Milena respirou fundo e começou a me contar uma história sobre a pressão dos patrocinadores para que o namorado fosse de uma vez morar no exterior. E como ela sabia que aquilo seria bom para ele. Deu mil justificativas e concluiu que o relacionamento deles tinha um prazo de validade que se aproximava com uma velocidade incrível.

─ Você está sofrendo por antecipação. – Eu disse enquanto alisava seus cabelos. E que cabelos. Eu poderia facilmente me perder naquela maciez para o resto da minha vida.

─ Você não entende. – Balançou a cabeça. – As meninas pensam dessa mesma forma. Elas me trouxeram aqui para ver se eu mudava de ares e esquecia um pouco disso. Mas eu não consigo. – Olhava bem no fundo dos meus olhos. Ela o amava tanto. Dava para ver ali dentro. Desejei imensamente que um dia alguém me amasse tanto assim. Melhor ainda se fosse Milena.

─ Talvez seja melhor mesmo você se distrair, Milena. Mesmo que ele vá, vocês ainda vão poder namorar à distância.

─ Não sei fazer isso. – As lágrimas finalmente caíam. – Eu preciso do corpo dele colado ao meu. Sinto falta da sua respiração no meu ouvido. E até daquela estúpida tatuagem.

─ Entendo... – Juro que eu não precisava ouvir nada daquilo. Baixei os olhos na intenção de que ela não continuasse a falar sobre isso.

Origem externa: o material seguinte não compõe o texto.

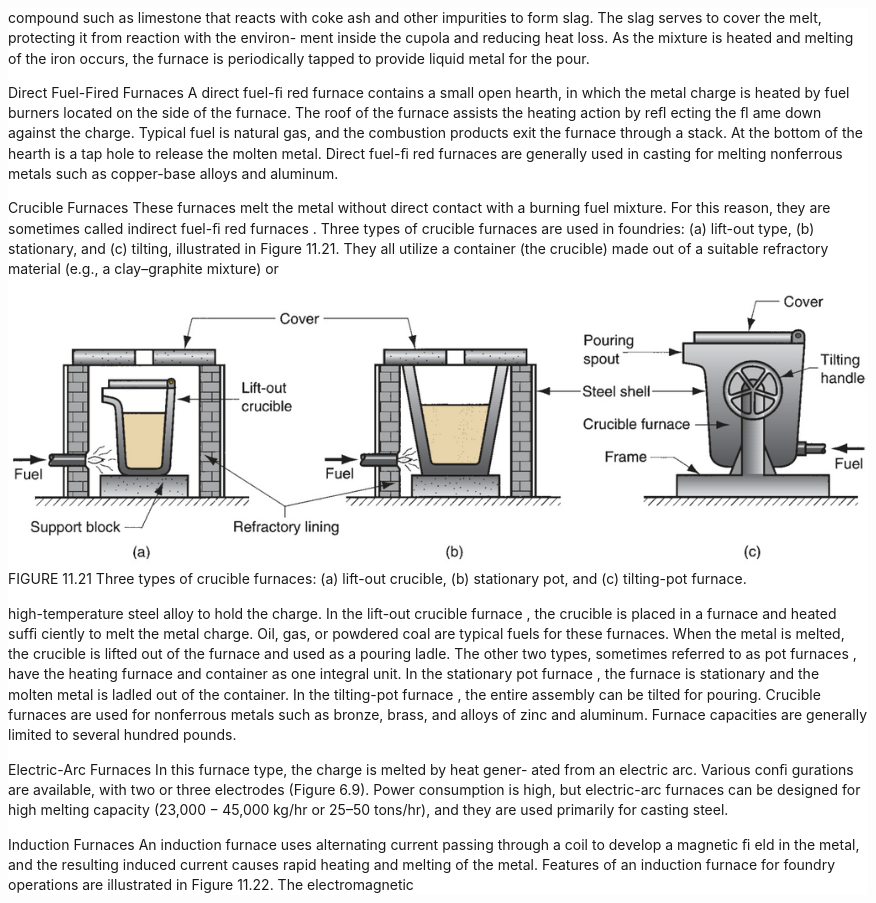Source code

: compound such as limestone that reacts with coke ash and other impurities to form  slag. The slag serves to cover the melt, protecting it from reaction with the environ- ment inside the cupola and reducing heat loss. As the mixture is heated and melting  of the iron occurs, the furnace is periodically tapped to provide liquid metal for the  pour.  

Direct Fuel-Fired Furnaces   A direct fuel-ﬁ  red furnace contains a small open  hearth, in which the metal charge is heated by fuel burners located on the side of  the furnace. The roof of the furnace assists the heating action by reﬂ  ecting the ﬂ  ame  down against the charge. Typical fuel is natural gas, and the combustion products  exit the furnace through a stack. At the bottom of the hearth is a tap hole to release  the molten metal. Direct fuel-ﬁ  red furnaces are generally used in casting for melting  nonferrous metals such as copper-base alloys and aluminum.  

Crucible Furnaces   These furnaces melt the metal without direct contact with a  burning fuel mixture. For this reason, they are sometimes called  indirect fuel-ﬁ  red  furnaces . Three types of crucible furnaces are used in foundries: (a) lift-out type, (b)  stationary, and (c) tilting, illustrated in Figure 11.21. They all utilize a container (the  crucible) made out of a suitable refractory material (e.g., a clay–graphite mixture) or  

![](images/21b29484849a3c5cdb1f1a033c8f21cf44d7dfd2b59bac98b59966df0a7aa1f6.jpg)  
FIGURE 11.21  Three types of crucible furnaces: (a) lift-out crucible, (b) stationary pot, and (c) tilting-pot furnace.  

high-temperature steel alloy to hold the charge. In the  lift-out crucible furnace , the  crucible is placed in a furnace and heated sufﬁ  ciently to melt the metal charge. Oil, gas,  or powdered coal are typical fuels for these furnaces. When the metal is melted, the  crucible is lifted out of the furnace and used as a pouring ladle. The other two types,  sometimes referred to as  pot furnaces , have the heating furnace and container as one  integral unit. In the  stationary pot furnace , the furnace is stationary and the molten  metal is ladled out of the container. In the  tilting-pot furnace , the entire assembly can  be tilted for pouring. Crucible furnaces are used for nonferrous metals such as bronze,  brass, and alloys of zinc and aluminum. Furnace capacities are generally limited to  several hundred pounds.  

Electric-Arc Furnaces   In this furnace type, the charge is melted by heat gener- ated from an electric arc. Various conﬁ  gurations are available, with two or three  electrodes (Figure 6.9). Power consumption is high, but electric-arc furnaces can be  designed for high melting capacity  $(23\mathrm{,}000{-}45\mathrm{,}000\;\mathrm{kg/hr}$  or 25–50 tons/hr), and they  are used primarily for casting steel.  

Induction Furnaces   An induction furnace uses alternating current passing  through a coil to develop a magnetic ﬁ  eld in the metal, and the resulting induced  current causes rapid heating and melting of the metal. Features of an induction  furnace for foundry operations are illustrated in Figure 11.22. The electromagnetic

─ Sei que a única pessoa que o prende aqui sou eu... – Ela começou a soluçar. Arranjei forças para abraçá-la novamente. – Sei que ele precisa ir. Que quanto mais cedo for, melhor para ele será. Você compreende?

─ Claro. – Por mim, ele já poderia ter ido há séculos. – Mas, então, o que você pretende fazer? Vai terminar com ele antes só porque tem que terminar com ele depois?

─ Vou. – As lágrimas dela molharam a minha camisa. Eu poderia dizer a Milena que aquilo não fazia o menor sentido. Mas, uma vez na vida, me dei o direito a ser um egoísta. Eu gostava da menina. O cara ia viajar de qualquer forma, ia ser melhor para ele também. Que mal faria se eles terminassem meses antes? Quem sabe, até o final do ano, eu não poderia tentar algo mais? Mantive aquele abraço gostoso e aproveitei ao máximo o contato com a maciez daqueles cabelos.